## [Your assignment]
Please repeat every record exactly, leaving out any pictures.

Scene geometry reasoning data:

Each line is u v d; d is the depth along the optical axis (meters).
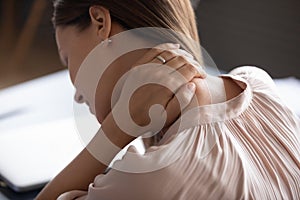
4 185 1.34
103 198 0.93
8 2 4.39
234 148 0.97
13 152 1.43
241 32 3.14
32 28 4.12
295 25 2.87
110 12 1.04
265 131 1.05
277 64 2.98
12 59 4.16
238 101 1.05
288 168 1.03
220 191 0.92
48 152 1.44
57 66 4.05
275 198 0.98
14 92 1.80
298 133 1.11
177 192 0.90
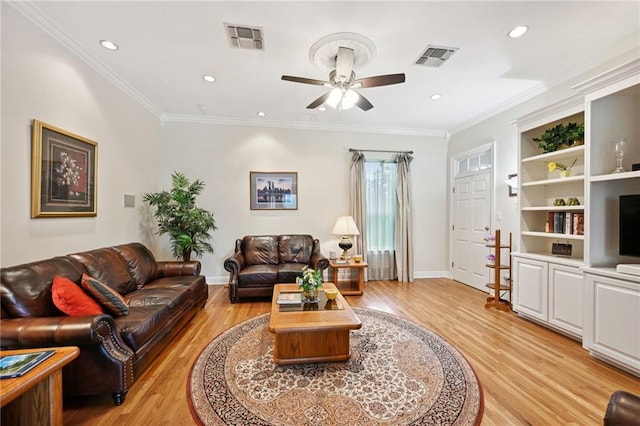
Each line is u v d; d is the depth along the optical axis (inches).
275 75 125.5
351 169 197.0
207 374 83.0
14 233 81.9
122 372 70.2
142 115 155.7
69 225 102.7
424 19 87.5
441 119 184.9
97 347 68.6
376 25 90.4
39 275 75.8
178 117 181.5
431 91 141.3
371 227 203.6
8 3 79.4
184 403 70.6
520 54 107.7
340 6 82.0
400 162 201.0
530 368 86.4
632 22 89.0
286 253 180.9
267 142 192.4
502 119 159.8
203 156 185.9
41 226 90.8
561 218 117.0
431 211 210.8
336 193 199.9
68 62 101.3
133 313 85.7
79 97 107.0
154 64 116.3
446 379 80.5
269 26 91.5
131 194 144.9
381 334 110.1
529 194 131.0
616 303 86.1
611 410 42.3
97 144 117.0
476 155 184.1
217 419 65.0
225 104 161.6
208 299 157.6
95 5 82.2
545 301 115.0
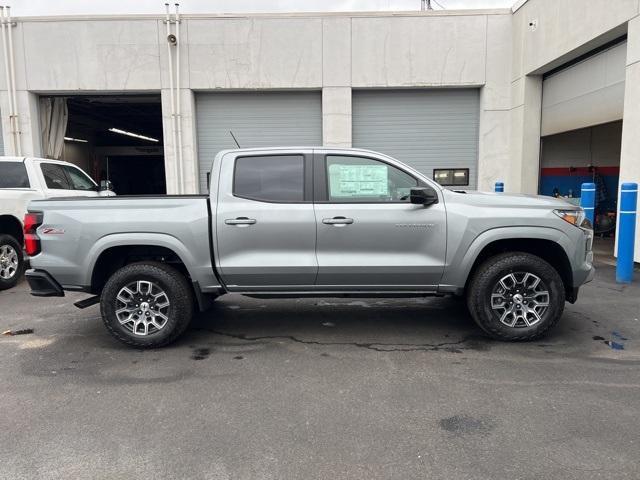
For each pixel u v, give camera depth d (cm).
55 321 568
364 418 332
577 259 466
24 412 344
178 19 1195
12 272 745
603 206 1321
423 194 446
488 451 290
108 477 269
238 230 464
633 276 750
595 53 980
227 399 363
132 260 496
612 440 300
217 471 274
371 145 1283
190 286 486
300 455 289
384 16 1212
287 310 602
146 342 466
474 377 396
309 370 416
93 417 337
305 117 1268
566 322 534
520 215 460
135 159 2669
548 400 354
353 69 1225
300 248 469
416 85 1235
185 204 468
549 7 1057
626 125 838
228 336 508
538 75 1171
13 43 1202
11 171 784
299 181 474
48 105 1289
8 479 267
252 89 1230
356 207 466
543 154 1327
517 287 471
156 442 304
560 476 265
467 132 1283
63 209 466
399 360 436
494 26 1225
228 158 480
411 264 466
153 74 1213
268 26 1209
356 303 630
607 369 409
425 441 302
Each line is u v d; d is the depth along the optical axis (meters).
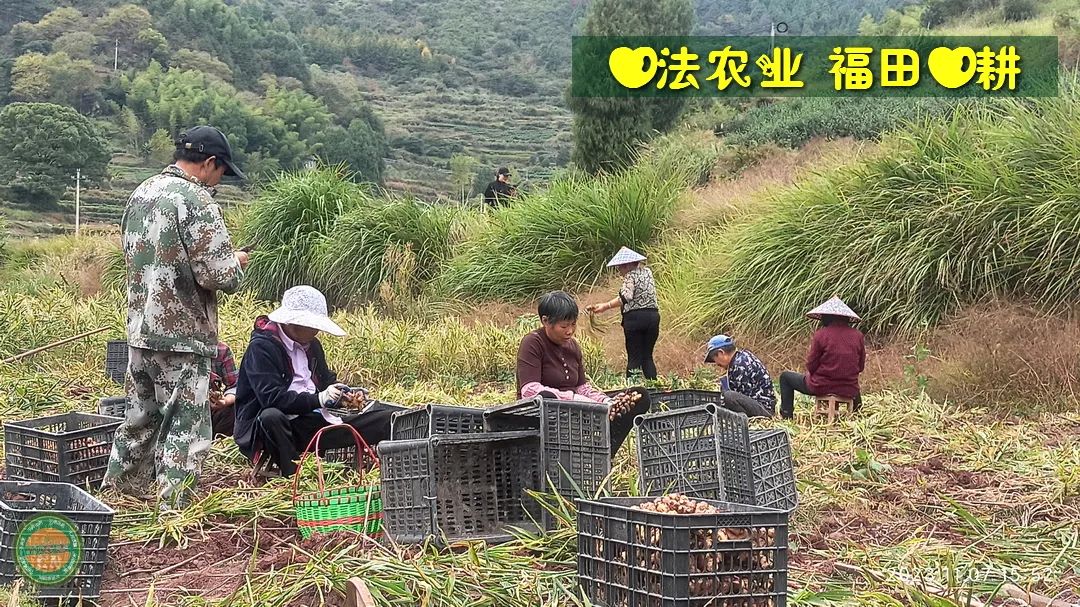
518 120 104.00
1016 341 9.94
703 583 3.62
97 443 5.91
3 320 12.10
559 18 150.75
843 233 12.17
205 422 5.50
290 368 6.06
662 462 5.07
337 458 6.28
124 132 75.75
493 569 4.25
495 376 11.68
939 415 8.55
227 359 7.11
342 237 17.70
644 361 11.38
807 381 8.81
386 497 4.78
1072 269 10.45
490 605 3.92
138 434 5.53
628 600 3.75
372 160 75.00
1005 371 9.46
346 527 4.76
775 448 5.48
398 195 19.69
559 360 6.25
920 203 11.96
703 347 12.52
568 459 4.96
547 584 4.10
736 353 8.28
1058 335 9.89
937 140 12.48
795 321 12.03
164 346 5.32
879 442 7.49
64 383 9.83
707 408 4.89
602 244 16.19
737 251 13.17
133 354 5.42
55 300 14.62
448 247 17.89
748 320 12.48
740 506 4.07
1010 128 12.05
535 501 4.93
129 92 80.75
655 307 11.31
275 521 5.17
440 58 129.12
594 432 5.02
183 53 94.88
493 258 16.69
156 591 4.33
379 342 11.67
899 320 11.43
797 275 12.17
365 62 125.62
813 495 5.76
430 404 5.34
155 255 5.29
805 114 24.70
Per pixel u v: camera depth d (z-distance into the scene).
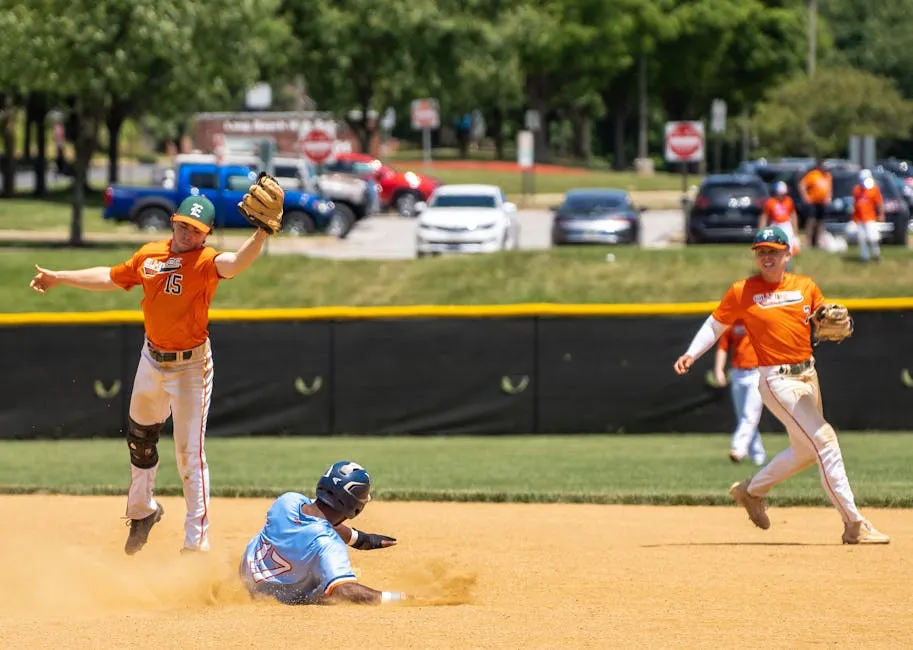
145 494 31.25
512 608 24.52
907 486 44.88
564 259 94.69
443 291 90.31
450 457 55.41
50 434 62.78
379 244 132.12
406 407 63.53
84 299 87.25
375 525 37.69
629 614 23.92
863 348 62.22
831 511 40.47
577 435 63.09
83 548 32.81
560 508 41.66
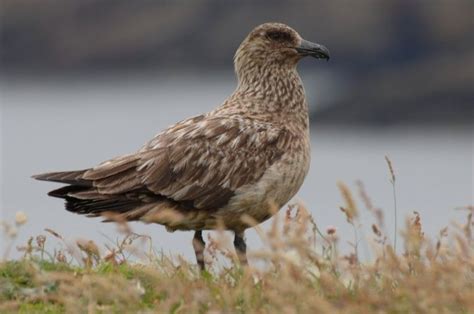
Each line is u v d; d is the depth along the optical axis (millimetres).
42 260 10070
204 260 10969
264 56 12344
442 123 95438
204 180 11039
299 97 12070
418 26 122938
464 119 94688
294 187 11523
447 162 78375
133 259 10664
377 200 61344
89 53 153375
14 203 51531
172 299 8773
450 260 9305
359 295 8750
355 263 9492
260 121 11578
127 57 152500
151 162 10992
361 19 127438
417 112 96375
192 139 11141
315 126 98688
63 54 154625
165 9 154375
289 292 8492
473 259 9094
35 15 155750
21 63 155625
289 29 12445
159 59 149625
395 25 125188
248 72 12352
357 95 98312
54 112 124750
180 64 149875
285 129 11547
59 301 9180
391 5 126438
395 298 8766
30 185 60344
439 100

## [Reply to the exercise]
Each line is u v d; d is the depth along the optical axis (meters).
4 185 1.34
103 198 0.93
8 2 4.39
234 148 0.97
13 152 1.43
241 32 3.14
32 28 4.12
295 25 2.87
110 12 1.04
265 131 1.05
277 64 2.98
12 59 4.16
238 101 1.05
288 168 1.03
220 191 0.92
48 152 1.44
57 66 4.05
275 198 0.98
14 92 1.80
298 133 1.11
177 192 0.90
Each line is u v d; d is the depth along the optical axis (inches).
275 75 125.5
351 169 197.0
207 374 83.0
14 233 81.9
122 372 70.2
142 115 155.7
69 225 102.7
424 19 87.5
441 119 184.9
97 347 68.6
376 25 90.4
39 275 75.8
178 117 181.5
431 91 141.3
371 227 203.6
8 3 79.4
184 403 70.6
520 54 107.7
340 6 82.0
400 162 201.0
530 368 86.4
632 22 89.0
286 253 180.9
267 142 192.4
502 119 159.8
203 156 185.9
41 226 90.8
561 218 117.0
431 211 210.8
336 193 199.9
68 62 101.3
133 313 85.7
79 97 107.0
154 64 116.3
446 379 80.5
269 26 91.5
131 194 144.9
381 334 110.1
529 194 131.0
616 303 86.1
611 410 42.3
97 144 117.0
476 155 184.1
217 419 65.0
225 104 161.6
208 299 157.6
95 5 82.2
545 301 115.0
For each pixel u v, give camera depth d (cm).
55 321 568
364 418 332
577 259 466
24 412 344
178 19 1195
12 272 745
603 206 1321
423 194 446
488 451 290
108 477 269
238 230 464
633 276 750
595 53 980
227 399 363
132 260 496
612 440 300
217 471 274
371 145 1283
190 286 486
300 455 289
384 16 1212
287 310 602
146 342 466
474 377 396
309 370 416
93 417 337
305 117 1268
566 322 534
520 215 460
135 159 2669
548 400 354
353 69 1225
300 248 469
416 85 1235
185 204 468
549 7 1057
626 125 838
228 336 508
538 75 1171
13 43 1202
11 171 784
299 181 474
48 105 1289
8 479 267
252 89 1230
356 207 466
543 154 1327
517 287 471
156 442 304
560 476 265
467 132 1283
63 209 466
399 360 436
494 26 1225
228 158 480
411 264 466
153 74 1213
268 26 1209
356 303 630
607 369 409
425 441 302
Each line is u v d; d is the depth along the optical axis (meters).
518 120 104.00
1016 341 9.94
703 583 3.62
97 443 5.91
3 320 12.10
559 18 150.75
843 233 12.17
205 422 5.50
290 368 6.06
662 462 5.07
337 458 6.28
124 132 75.75
493 569 4.25
495 376 11.68
939 415 8.55
227 359 7.11
342 237 17.70
644 361 11.38
807 381 8.81
386 497 4.78
1072 269 10.45
490 605 3.92
138 434 5.53
628 600 3.75
372 160 75.00
1005 371 9.46
346 527 4.76
775 448 5.48
398 195 19.69
559 360 6.25
920 203 11.96
703 347 12.52
568 459 4.96
547 584 4.10
736 353 8.28
1058 335 9.89
937 140 12.48
795 321 12.03
164 346 5.32
879 442 7.49
64 383 9.83
707 408 4.89
602 244 16.19
737 251 13.17
133 354 5.42
55 300 14.62
448 247 17.89
748 320 12.48
740 506 4.07
1010 128 12.05
535 501 4.93
129 92 80.75
655 307 11.31
275 521 5.17
440 58 129.12
594 432 5.02
183 53 94.88
493 258 16.69
156 591 4.33
379 342 11.67
899 320 11.43
797 275 12.17
365 62 125.62
813 495 5.76
430 404 5.34
155 255 5.29
805 114 24.70
Per pixel u v: camera depth d (z-distance into the scene).
145 494 31.25
512 608 24.52
907 486 44.88
564 259 94.69
443 291 90.31
450 457 55.41
50 434 62.78
379 244 132.12
406 407 63.53
84 299 87.25
375 525 37.69
629 614 23.92
863 348 62.22
831 511 40.47
577 435 63.09
83 548 32.81
560 508 41.66
Each line is u v d; d is the depth along the optical axis (millimetres).
42 260 10070
204 260 10969
264 56 12344
442 123 95438
204 180 11039
299 97 12070
418 26 122938
464 119 94688
294 187 11523
447 162 78375
133 259 10664
377 200 61344
89 53 153375
14 203 51531
172 299 8773
450 260 9305
359 295 8750
355 263 9492
260 121 11578
127 57 152500
151 162 10992
361 19 127438
417 112 96375
192 139 11141
315 126 98688
63 54 154625
165 9 154375
289 292 8492
473 259 9094
35 15 155750
21 63 155625
289 29 12445
159 59 149625
395 25 125188
248 72 12352
357 95 98312
54 112 124750
180 64 149875
285 129 11547
59 301 9180
391 5 126438
395 298 8766
30 185 60344
439 100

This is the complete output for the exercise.